*What the task asks*.
Extract each line from the entries below that has the string "service" in it.
* * * * *
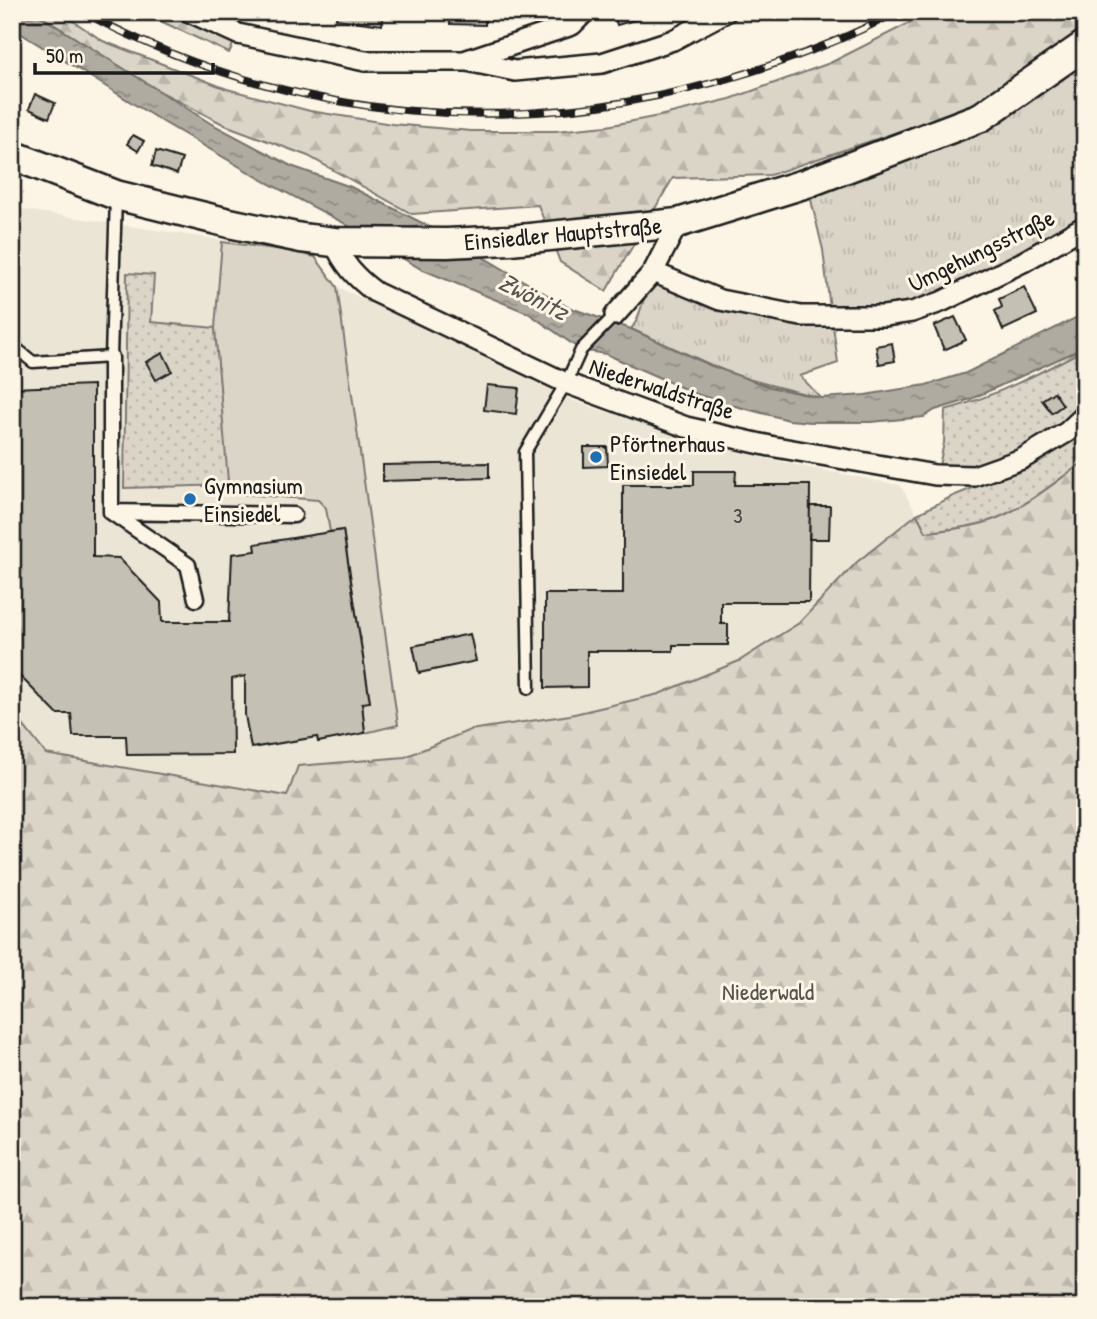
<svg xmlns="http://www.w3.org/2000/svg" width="1097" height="1319" viewBox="0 0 1097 1319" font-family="'Patrick Hand',sans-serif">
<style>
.built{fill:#ebe5d6}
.grass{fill:url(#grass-tufts);stroke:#7c7872;stroke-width:2}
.forest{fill:url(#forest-firs);stroke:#7c7872;stroke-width:2}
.park{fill:url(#park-dots);stroke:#7c7872;stroke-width:2}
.pitch{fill:#dbd5c8;stroke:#7c7872;stroke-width:2}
.water{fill:url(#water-ripples);stroke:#75726c;stroke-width:2}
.building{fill:#c4c0b3;stroke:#1c1c1c;stroke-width:2}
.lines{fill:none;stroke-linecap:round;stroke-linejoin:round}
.service-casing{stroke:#1c1c1c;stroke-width:15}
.pedestrian-casing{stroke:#1c1c1c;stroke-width:19}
.minor-casing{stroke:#1c1c1c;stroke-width:24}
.secondary-casing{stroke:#1c1c1c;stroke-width:33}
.service{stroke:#fcf5e5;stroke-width:10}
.pedestrian{stroke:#fcf5e5;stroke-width:14}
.minor{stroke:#fcf5e5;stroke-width:19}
.secondary{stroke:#fcf5e5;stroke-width:28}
.rail-casing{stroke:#1c1c1c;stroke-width:8}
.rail{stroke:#fcf5e5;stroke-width:5;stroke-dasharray:16;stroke-linecap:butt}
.poi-dot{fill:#1f6fb2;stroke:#fcf5e5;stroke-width:2.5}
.labels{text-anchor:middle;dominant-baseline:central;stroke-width:6;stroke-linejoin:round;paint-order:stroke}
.number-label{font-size:21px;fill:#464542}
.street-label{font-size:24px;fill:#1c1c1c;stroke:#fcf5e5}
.poi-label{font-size:24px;fill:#1c1c1c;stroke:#fcf5e5;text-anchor:start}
.park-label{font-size:24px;fill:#555450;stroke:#fcf5e5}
.water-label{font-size:26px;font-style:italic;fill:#575551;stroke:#fcf5e5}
</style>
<defs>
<pattern id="grass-tufts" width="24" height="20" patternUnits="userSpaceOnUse" patternTransform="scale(1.75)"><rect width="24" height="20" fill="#dbd5c8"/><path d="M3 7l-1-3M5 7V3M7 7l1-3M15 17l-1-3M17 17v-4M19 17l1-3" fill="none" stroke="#bbb6ab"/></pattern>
<pattern id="forest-firs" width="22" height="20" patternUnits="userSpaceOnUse" patternTransform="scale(1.75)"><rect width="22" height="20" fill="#dbd5c8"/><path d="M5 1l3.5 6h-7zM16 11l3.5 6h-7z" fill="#bbb6ab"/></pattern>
<pattern id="park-dots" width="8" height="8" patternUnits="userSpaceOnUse" patternTransform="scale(1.75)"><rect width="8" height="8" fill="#dbd5c8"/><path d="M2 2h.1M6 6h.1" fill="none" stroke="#bbb6ab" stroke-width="1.8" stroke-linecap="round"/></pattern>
<pattern id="water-ripples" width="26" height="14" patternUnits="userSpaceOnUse" patternTransform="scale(1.75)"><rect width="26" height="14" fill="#b0aba1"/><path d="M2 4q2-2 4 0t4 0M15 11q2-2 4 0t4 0" fill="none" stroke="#8e8a82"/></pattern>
</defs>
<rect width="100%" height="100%" fill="#fcf5e5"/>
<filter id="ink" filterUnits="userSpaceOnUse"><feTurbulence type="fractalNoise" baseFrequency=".0143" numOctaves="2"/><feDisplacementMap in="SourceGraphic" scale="14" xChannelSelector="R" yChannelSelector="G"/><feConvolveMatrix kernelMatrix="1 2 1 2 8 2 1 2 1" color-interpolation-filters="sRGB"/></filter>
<g filter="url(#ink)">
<path class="built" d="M12,208L291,251L315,257L338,287L572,400L695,442L801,466L900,485L917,514L857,562L799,623L739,661L659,694L570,715L470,730L405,757L299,766L287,796L46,754L12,711Z"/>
<path class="grass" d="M1085,45V226L941,302L832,318L838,363L800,376L821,398L736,376L631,329L637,320L653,272L720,300L831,317L823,250L807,183L981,117Z"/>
<path class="forest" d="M34,12H60L103,41L227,89L310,111L392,124L471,131H555L607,126L659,116L730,99L830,63L931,12H1085V26L974,106L770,175L673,178L606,291L560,262L538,205L412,214L308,156L225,125L159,91Z
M141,12H239L238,34L229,53Z
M1085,461V1307H12V711L46,754L287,796L298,766L405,757L470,730L570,715L659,694L739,661L799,623L857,562L917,514L926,532C946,530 967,528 986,522C1022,511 1054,482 1085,461Z"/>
<path class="park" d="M127,273L154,275L151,322L215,328L229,485L124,488Z
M1085,349V403C1057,428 1026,456 988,464C973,467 954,465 939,466L944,443L945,410C994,397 1040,373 1085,349Z
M1085,426V461C1054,482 1022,511 986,522C966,528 946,530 926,532L917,514L953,496L1031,465L1066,442Z"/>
<path class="pitch" d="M222,242L291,251L315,257L337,287L398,725L365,733L362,703L370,701L343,530L330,532L326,508L318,500L229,493L215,328Z"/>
<path class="water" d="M12,12H34L210,123L291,166L351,187L442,233L568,307L631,329L709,365L770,387L821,398L865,395L926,385L966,373L1085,313V347L971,399L935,410L924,417L871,422H811L789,420L735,406L696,394L606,354L581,350L528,313L421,269L342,222L266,182L158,119L12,28Z"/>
<path class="building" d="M337,12H384L382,25L336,19Z
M450,12H485V25L450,24Z
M613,12H636L638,19L617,25Z
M636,12H651L652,14L638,19Z
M35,94L55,103L49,118L29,109Z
M133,135L144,141L138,151L127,144Z
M156,151L182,159L177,174L152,166Z
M1024,287L1037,314L1003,330L995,311L1002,307L999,299Z
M955,317L966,340L944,350L934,326Z
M892,343L895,361L879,364L876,346Z
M163,353L172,371L156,380L146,362Z
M93,385V557L119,558L161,602L162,622H229L232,554L256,551L255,544L343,530L370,702L362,703L365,733L318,742L317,737L251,748L245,715V676L232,679L233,754L127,755L126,736H73L71,714H57L14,670L12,388Z
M487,385L519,388L516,414L484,410Z
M1054,392L1063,405L1052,413L1042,400Z
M584,447H607L608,466L584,467Z
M489,463V478L383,481V465Z
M694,471H736L735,485H810L809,602H721V624H728V645H673V651H587V687L545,688V594H623V485H694Z
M810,506H830L829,539H809Z
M470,634L476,661L419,673L413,646Z"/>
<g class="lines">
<defs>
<path id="service" d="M12,345L33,362L111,357L116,197
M529,688L525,452L566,383L581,350L615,315"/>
<path id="pedestrian" d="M111,357V512L188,565L196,599
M111,512L294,515"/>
<path id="minor" d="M190,12L238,34L365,61H467L515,71L602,63L673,40L726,12
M467,60L572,25L585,12
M334,242C343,264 356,278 375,292L566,383L686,427L770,446L935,475L974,476L1022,459L1067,432L1085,415
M653,272L720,300L801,316H884L912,312L941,302L1023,262L1085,226
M615,315L653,272L678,223"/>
<path id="secondary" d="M12,155L116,195L229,223L301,238L334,242L447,243L510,240L678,223L807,183L981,117L1085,45"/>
</defs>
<use href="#service" class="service-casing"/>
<use href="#pedestrian" class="pedestrian-casing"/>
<use href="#minor" class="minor-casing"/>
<use href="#secondary" class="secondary-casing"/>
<use href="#service" class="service"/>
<use href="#pedestrian" class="pedestrian"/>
<use href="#minor" class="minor"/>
<use href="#secondary" class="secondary"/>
<defs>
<path id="rail" d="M83,12C292,124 524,143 750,72C800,56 850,37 897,12"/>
</defs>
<use href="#rail" class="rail-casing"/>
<use href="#rail" class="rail"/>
</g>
</g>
<g class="poi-dot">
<circle cx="596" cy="457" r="7"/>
<circle cx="190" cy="499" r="7"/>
</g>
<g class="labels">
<g class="number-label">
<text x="738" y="515">3</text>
</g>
<g class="street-label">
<text transform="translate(563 233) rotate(-5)">Einsiedler Hauptstraße</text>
<text transform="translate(981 250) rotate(-26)">Umgehungsstraße</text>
<text transform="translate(662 388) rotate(18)">Niederwaldstraße</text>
</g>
<g class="poi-label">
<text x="610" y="443">Pförtnerhaus<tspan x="610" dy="28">Einsiedel</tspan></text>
<text x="204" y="485">Gymnasium<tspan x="204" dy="28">Einsiedel</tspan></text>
</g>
<g class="park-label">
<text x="768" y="991">Niederwald</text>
</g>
<g class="water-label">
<text transform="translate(534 296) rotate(27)">Zwönitz</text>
</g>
</g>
<rect width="1097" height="1319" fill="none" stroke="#fcf5e5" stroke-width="42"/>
<rect x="21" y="21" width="1055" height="1277" fill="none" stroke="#1c1c1c" stroke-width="2.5" filter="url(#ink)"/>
<path d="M35 63v10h178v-10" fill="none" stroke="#1c1c1c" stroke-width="3.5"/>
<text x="46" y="63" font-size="21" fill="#1c1c1c" stroke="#fcf5e5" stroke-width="5" paint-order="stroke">50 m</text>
</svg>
* * * * *
*Output for this task*.
.service-casing{stroke:#1c1c1c;stroke-width:15}
.service{stroke:#fcf5e5;stroke-width:10}
<path id="service" d="M12,345L33,362L111,357L116,197
<use href="#service" class="service-casing"/>
<use href="#service" class="service"/>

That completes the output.